In the past few years, deep learning has become a very important research field that has attracted a lot of research interests, attributing to the development of the computational hardware like high performance GPUs, training deep models, such as fully-connected deep neural networks (DNNs) and convolutional neural networks (CNNs), from scratch becomes practical, and using well-trained deep models to deal with real-world large scale problems also becomes possible. This dissertation mainly focuses on three important problems in deep learning, i.e., training algorithm, computational models and applications, and provides several methods to improve the performances of different deep learning methods.

The first method is a DNN training algorithm called Annealed Gradient Descent (AGD). This dissertation presents a theoretical analysis on the convergence properties and learning speed of AGD to show its benefits. Experimental results have shown that AGD yields comparable performance as SGD but it can significantly expedite training of DNNs in big data sets.

Secondly, this dissertation proposes to apply a novel model, namely Hybrid Orthogonal Projection and Estimation (HOPE), to CNNs. HOPE can be viewed as a hybrid model to combine feature extraction with mixture models. The experimental results have shown that HOPE layers can significantly improve the performance of CNNs in the image classification tasks.

The third proposed method is to apply CNNs to image saliency detection.
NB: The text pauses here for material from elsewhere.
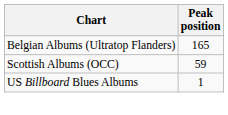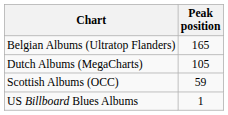+ row: Dutch Albums (MegaCharts) | 105
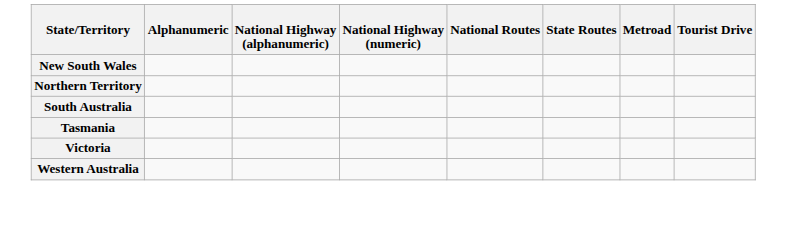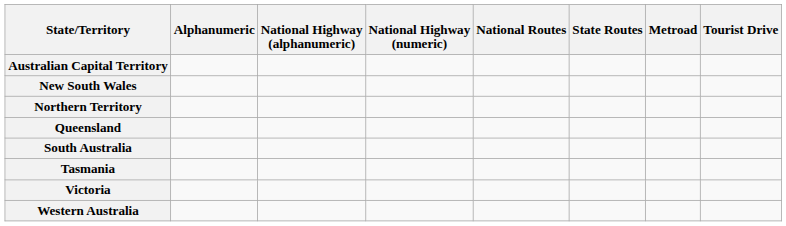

In this approach, a gradient descent method is used to iteratively modify the input images based on pixel-wise gradients to reduce a pre-defined cost function. Moreover, SLIC superpixels and low level saliency features are applied to smooth and refine the saliency maps. Experimental results have shown that the proposed methods can generate high-quality salience maps.

The last method is also for image saliency detection. However, this method is based on Generative Adversarial Network (GAN). Different from GAN, the proposed method uses fully supervised learning to learn G-Network and D-Network. Therefore, it is called Supervised Adversarial Network (SAN). Moreover, SAN introduces a different G-Network and conv-comparison layers to further improve the saliency performance. Experimental results show that the SAN model can also generate state-of-the-art saliency maps for complicate images.